UsageBox creates the bridge between catalog objects and ingestion by way of product_items. These are the things you meter against - API calls, seats, model training hours. When we hit POST /api/v1/product_items the service generates an ingest_key; the same key appears in product_items inside the GET /api/v1/products/:id/overview payload. That key is what ingestion events reference so billing can attribute usage back to the right catalog entry.
How the Pieces Connect
- Project: top-level scope used to isolate catalogs (think "Production" vs "Early Access"). The API enforces account ownership and keeps a status flag so you can archive experiments without deleting history.
- Product: business object the customer buys. Each product stores its canonical project, description text, and the list of associated plans.
- Product Item: fine-grained component tied either to a meter or a manual charge. Items inherit the project from the parent product, and UsageBox issues an
ingest_keyso telemetry can point at them. - Plan: pricing wrapper that joins meters, items, and charge tiers. Plans reference
product_itemsby ID, so moving a plan between products is as simple as patching the link.
This structure keeps billing consistent even when product and finance are iterating quickly. When we need a new add-on, we add a product_item, attach it to a plan, and expose the new SKU in customer portals without refactoring ingestion.
Walking Through a Real Update
Say we are launching a "Usage Insights" add-on for an existing analytics product. The script we run behind the dashboard does three things:
- Create the add-on with
POST /api/v1/product_itemsso we get an ingest key likeitem_usage_insights. - Attach the item to the plan via
POST /api/v1/plans/:planId/charges, referencing the newproduct_item_idand either selecting a meter or setting a flat tier. - Kick off a backfill that tags historical usage events with the new
product_itemso reports and invoices stay aligned.
Every step is visible through GET /api/v1/products/:id/overview, which returns the project, product, items, and plans in one payload. Support uses the same endpoint to confirm what a customer should see when they open the UsageBox portal.
Keeping Catalog Changes Safe
We treat catalog updates like development work: stage first, promote when ready. Projects give us that guardrail. When we draft a new product we create it inside a "Preview" project, sync test accounts to the plan, and watch usage flow through before flipping the project status to active.
Because UsageBox stores timestamps on every catalog document, we can diff releases and answer finance's favorite question: "what changed between the quarter-close snapshot and now?" If something goes sideways, we toggle the product or item status to inactive and UsageBox immediately hides it from plan builders and invoices.

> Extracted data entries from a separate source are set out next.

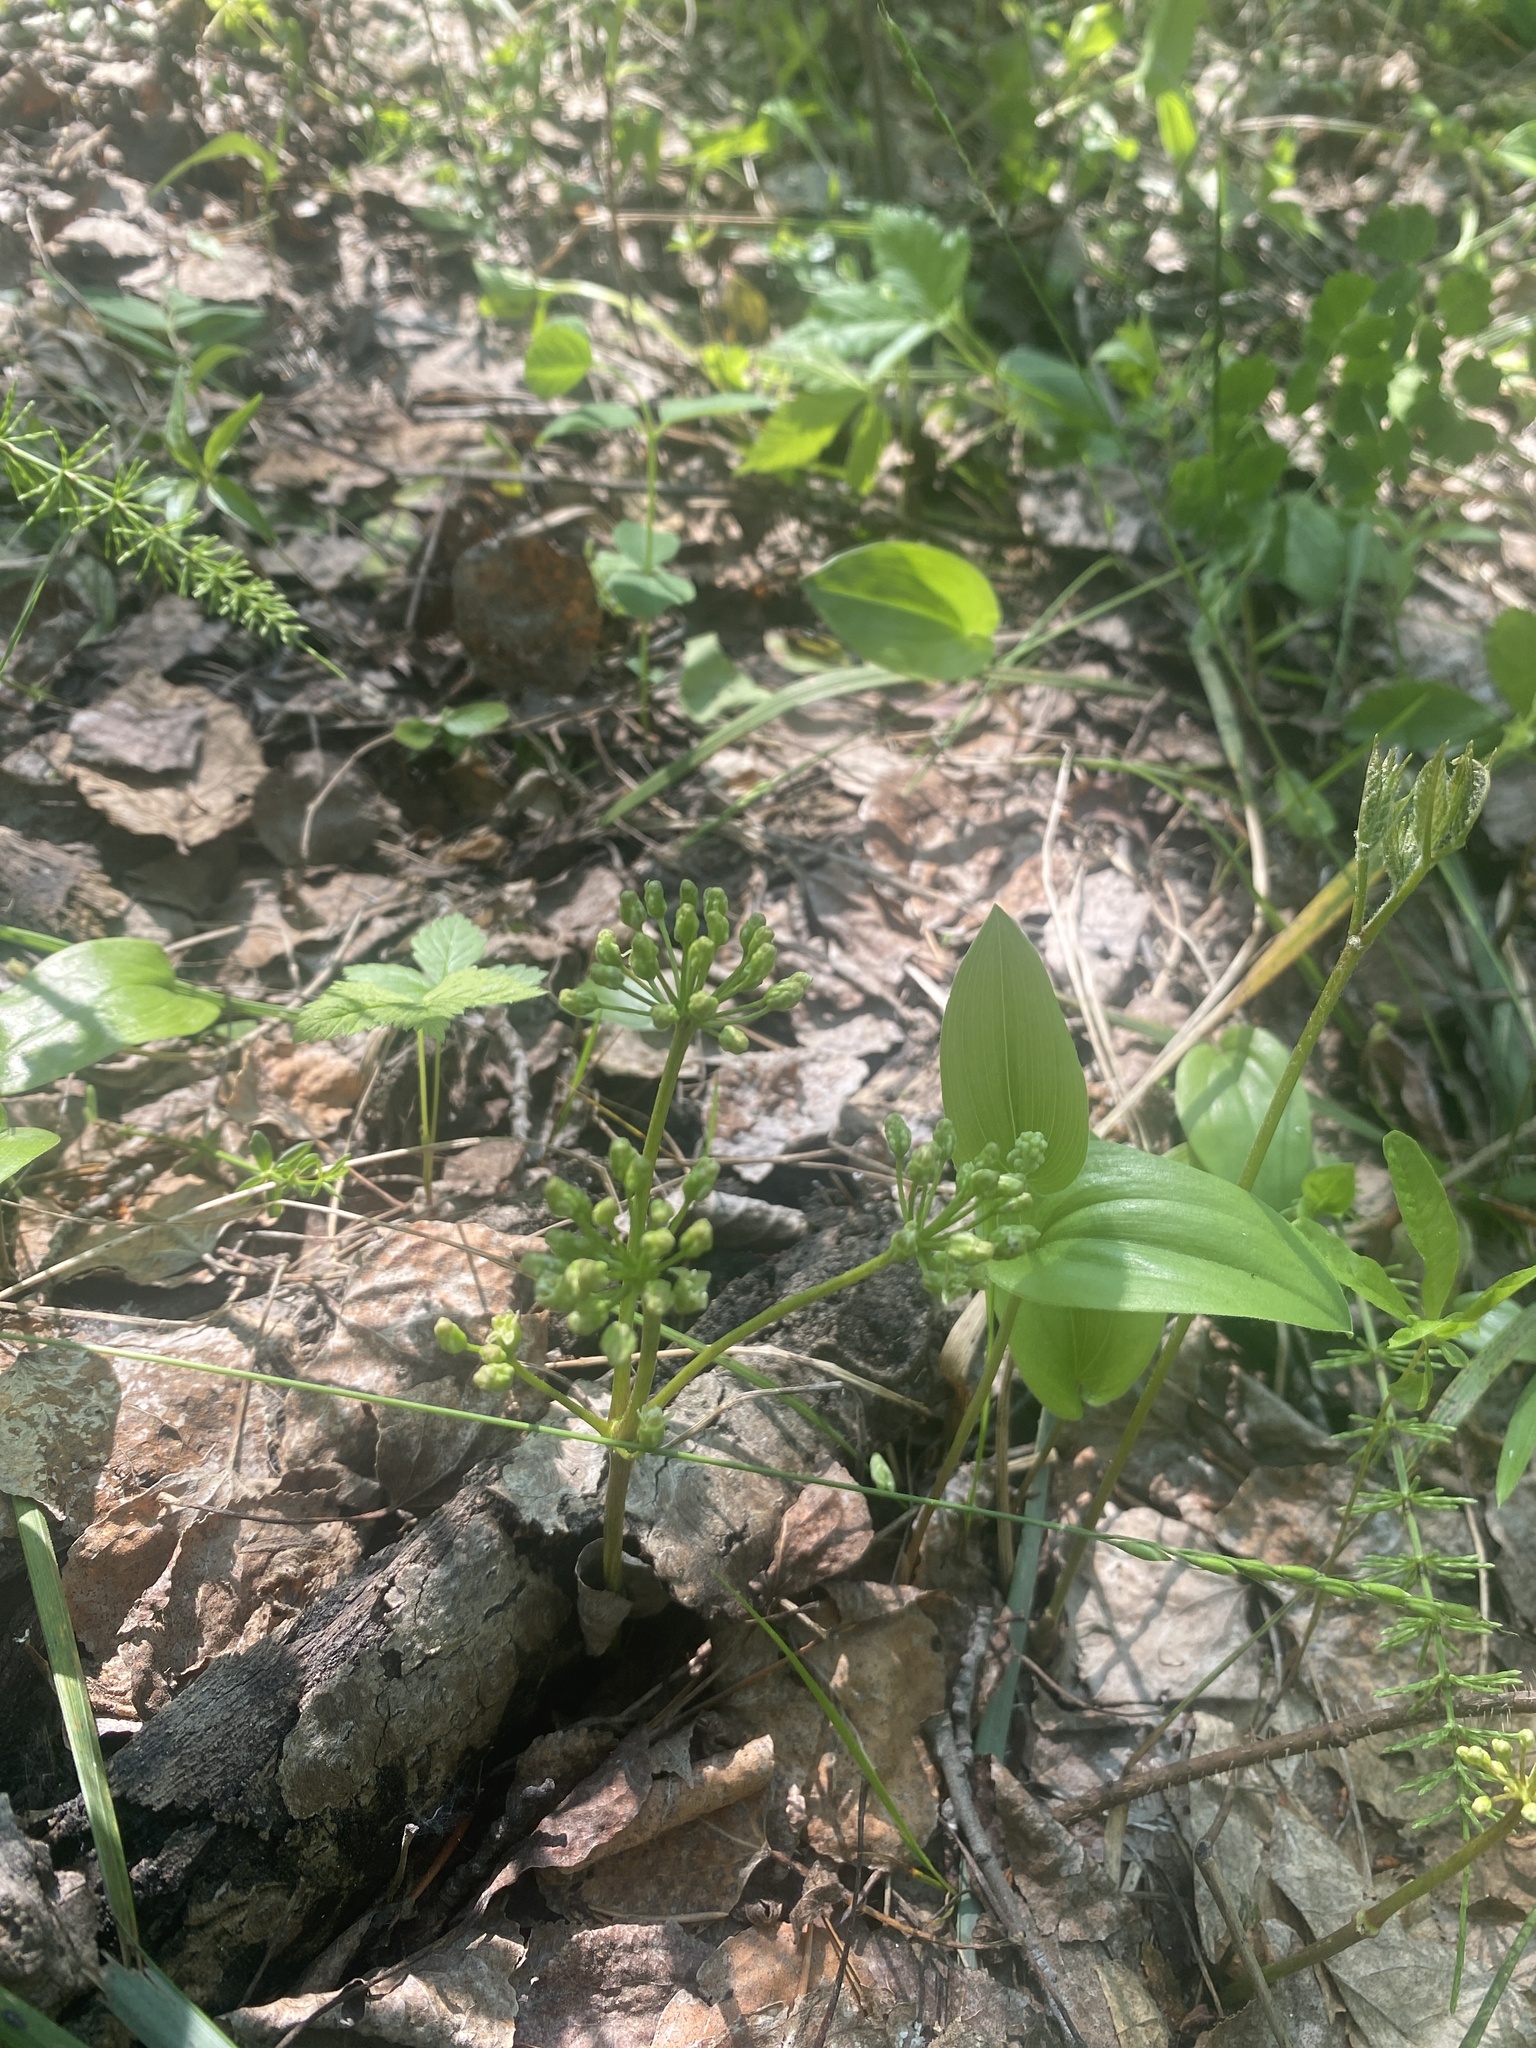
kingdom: Plantae
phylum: Tracheophyta
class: Magnoliopsida
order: Apiales
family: Araliaceae
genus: Aralia
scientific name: Aralia nudicaulis
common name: Wild sarsaparilla
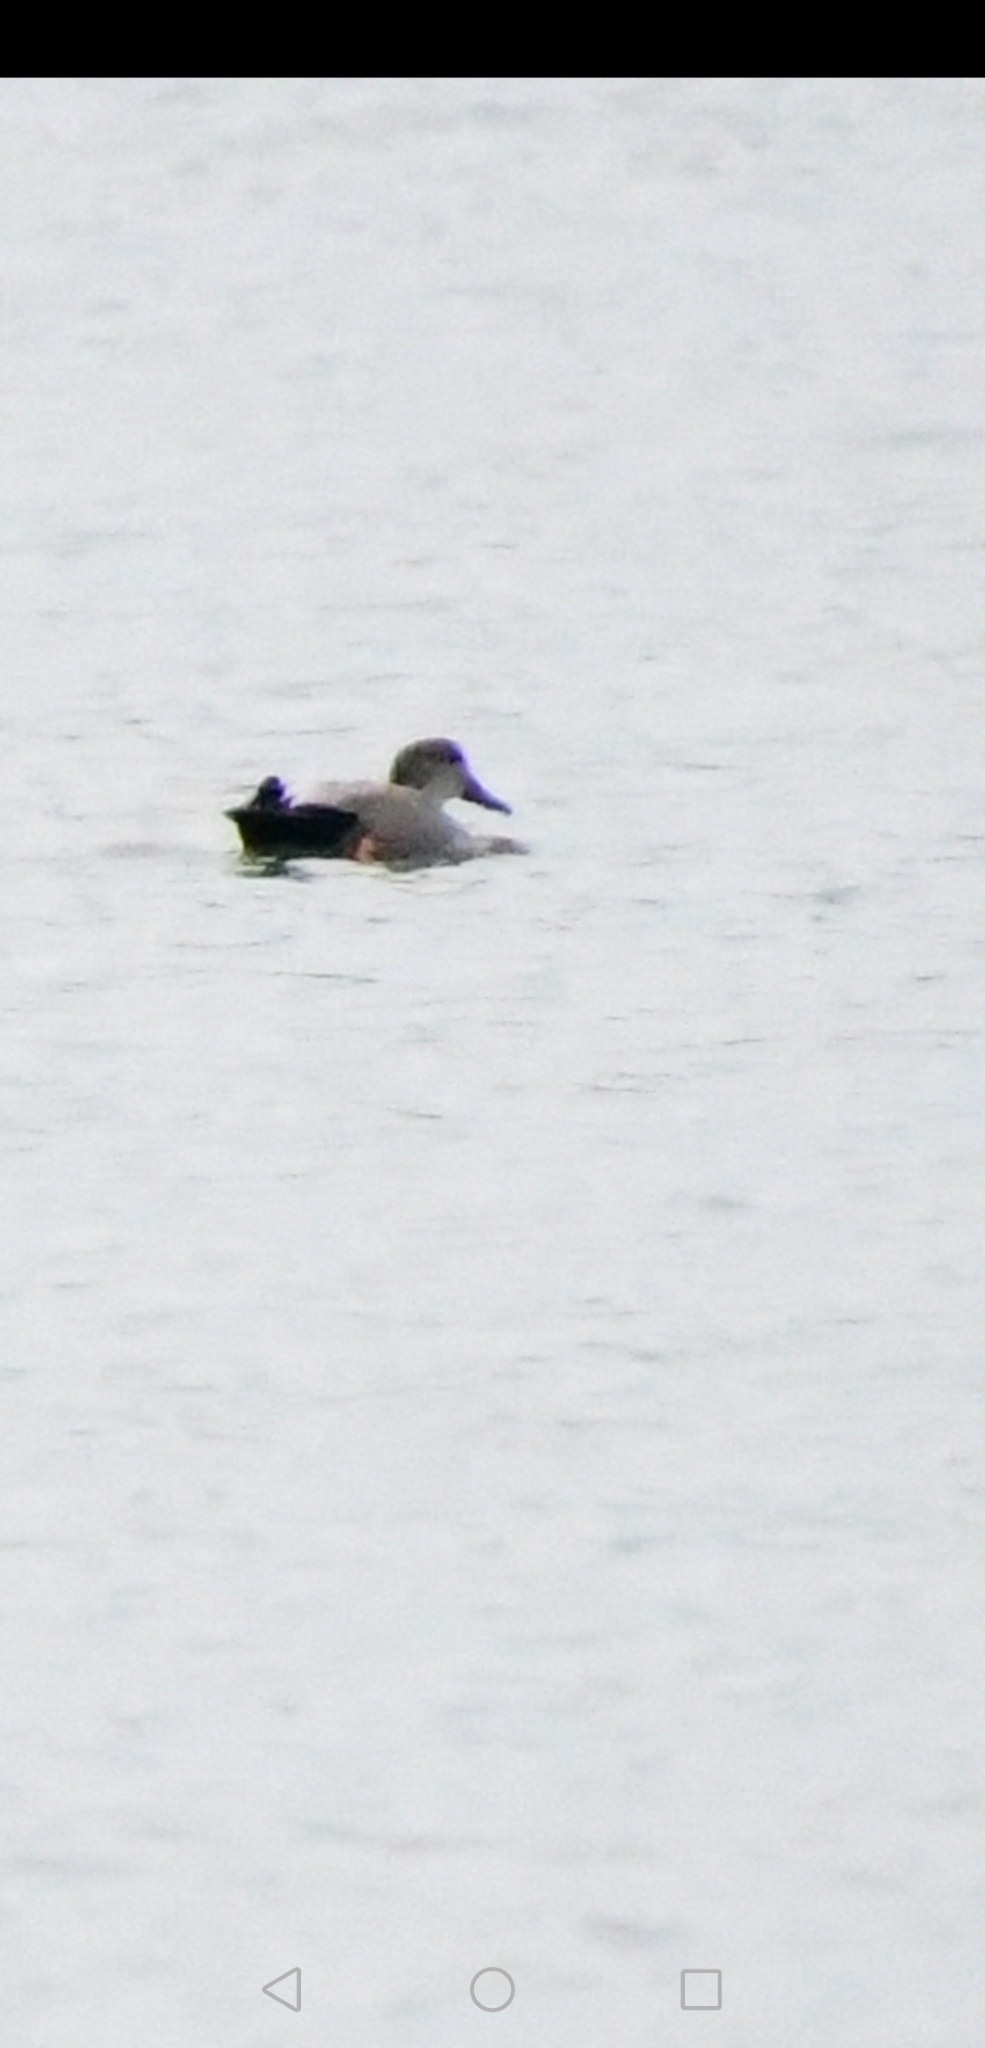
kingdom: Animalia
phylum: Chordata
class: Aves
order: Anseriformes
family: Anatidae
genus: Mareca
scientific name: Mareca strepera
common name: Gadwall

Once the catalog is clean, pricing work feels less like a quarterly reset and more like day-to-day product iteration. See how catalog updates feed pricing experiments. The same API paths power both stories.
Tips From Rolling It Out
Import existing SKUs via the API instead of manually retyping them. The scripts we wrote loop through our legacy spreadsheet and call POST /api/v1/product_items, storing the API response as the new source of truth. We also keep a short checklist for QA: confirm the project status, double-check each product_item ingest key, and ensure the plan charges all reference active meters.
None of this stops at billing. Because catalog data is tidy, we expose it to downstream systems - quoting, CRM, usage reporting - through the same endpoints. It keeps everyone speaking the same language when a customer asks, "What exactly am I paying for?"